The prince floundered, attempting several ways to respond to the accusation that did not sound petulant and childish. His tongue failed him as Leomund sneered down at him. I do wonder if perhaps he could have turned the jab back eloquently if he had actually read some of the books he forced me to fetch out of storage. His retort was, “I am a master swordsman and I should have you thrown out of here! Know your place, northman.”

I see no need to reiterate the way men boast, the way they perform their monkey dance like circus animals. The rituals of quasi-consensual combat are hardly a fit study for a pious mind. Suffice to say, the prince did not take the fight himself. It was something lowly and therefore delegated. I believe it was the very soldier who set fire to the hog three days past who took it upon himself to put the northman in his place. I wonder if perhaps he had lost some degree of status for the way the hog died–uneaten.

The northman laughed and clapped his hands together, yelling at the Vassish to clear the tables away. He barely paid attention to his opponent and busied himself with riling up the onlookers. A most effective way of irritating one’s opponent I suppose. The Vassish man had to bark at him to strip down, earning some jeers from his comrades. The sight of the [Berserker] stigmata upon the northman’s broad chest changed the tone of the room like water to a fire.

The Vassish man also had a [Berserker] stigmata, but of a different sort. I’m not clear on the difference in their abilities, but Leomund cackled at the sight of it. He even apologized to me for the mess he was about to make. Perhaps I should study stigmata further. I might find more use for my own.

“Pankration? Boxing? Wrestling? Eastern grappling? Which will it be?” Leomund demanded as he tucked his pants into his boots and cinched them tight. I believe this was a sign that he had no hidden weapons. Perhaps it was so the Vassish soldier couldn’t grab him by the cloth as easily.

“To submission,” the soldier said, and waved Leomund over.

I have never seen a more satisfied, or more demonic, grin on a man in my life. I hope that is never pointed in my direction. The northman rose and cracked his knuckles. “Tell me, do you know what a grendel is?”

The Vassish responded with a jab. Maybe it was a hook. I’ve heard these terms bandied about and seen so many drunks mime the actions that I still do not know what means what. The fight was no proper fight either. I have seen children do more to threaten an adult than what this flailing Vassish achieved. Leomund moved like a ghost, like his body was no more than vapor. Swerving and darting, he bobbed his head around every flying fist as though he were playing a game to see how close he could let the Vassish get.

When the man resorted to grappling, he tried to grab Leomund around the neck. Perhaps it was the hair. It was so fast I cannot be sure. Before he had so much as closed his hand on Leomund, the northman did something to him. There was a twisting at the wrist, a wrinkling of the flesh that quickly turned red. Only later did I realize the man’s hand had been twisted the wrong way around.

To my shock, the absolute destruction of his dominant arm didn’t even phase the man. There was no shout of pain. No wailing of agony.
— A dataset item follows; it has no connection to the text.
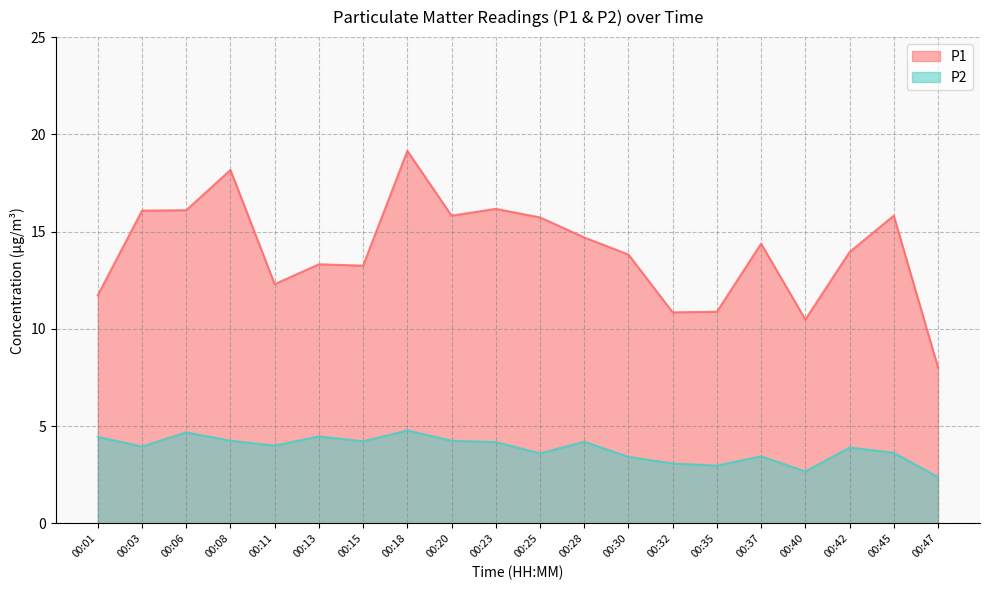

What is the value of the P1 point at the 17th from the left?

10.5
I have, now and then in the kitchens primarily, seen men injured and stare at the wound without reaction. I have seen fingers lost and jaws broken and that absurd delay between action and consequence but it was just that; a delay. No pain ever came to this Vassish soldier. In fact, I saw him fight with the shattered hand flopping on the end of his arm. He couldn’t punch or grab, but he threw elbows like a man possessed.
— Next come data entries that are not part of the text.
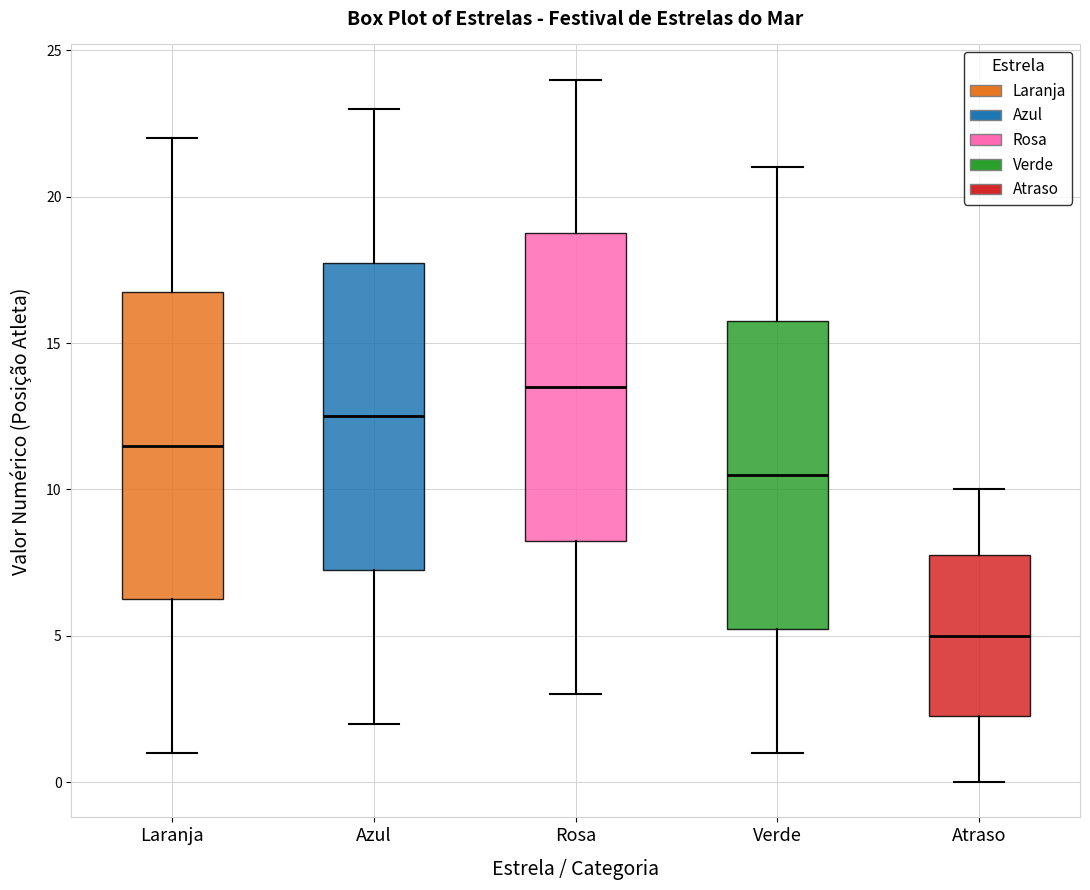

Reading left to right, read every box against the y-axis: the position of its median line, the range the box covers, and the ends of its whiskers. The values are not printed on the chart, so give them approximately, as read against the axis.

Laranja: median 11.5, box 6.5 to 17.0, whiskers 1.0 to 22.0
Azul: median 12.5, box 7.5 to 18.0, whiskers 2.0 to 23.0
Rosa: median 13.5, box 8.5 to 19.0, whiskers 3.0 to 24.0
Verde: median 10.5, box 5.5 to 16.0, whiskers 1.0 to 21.0
Atraso: median 5.0, box 2.5 to 8.0, whiskers 0.0 to 10.0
I think his stigmata removed his sense of pain. I suppose I can see how that would help a man win a fight in the battlefield and earn him the title of berserker, but whatever enhanced Leomund was entirely different.

Leomund ended the fight by smashing the man’s nose and making a fountain of blood cover the floor. The Vassish fell and Leomund sneered at the prince. “By your leave. He said submission, but he is your man, is he not?” the northman asked, putting his boot on the soldier’s short ribs.

I think I will be able to sleep well tonight. Despite the disgust Leomund created in me, the Vassish are quiet. I eagerly await the comforts of my bed.

I do wonder what a grendel is, however.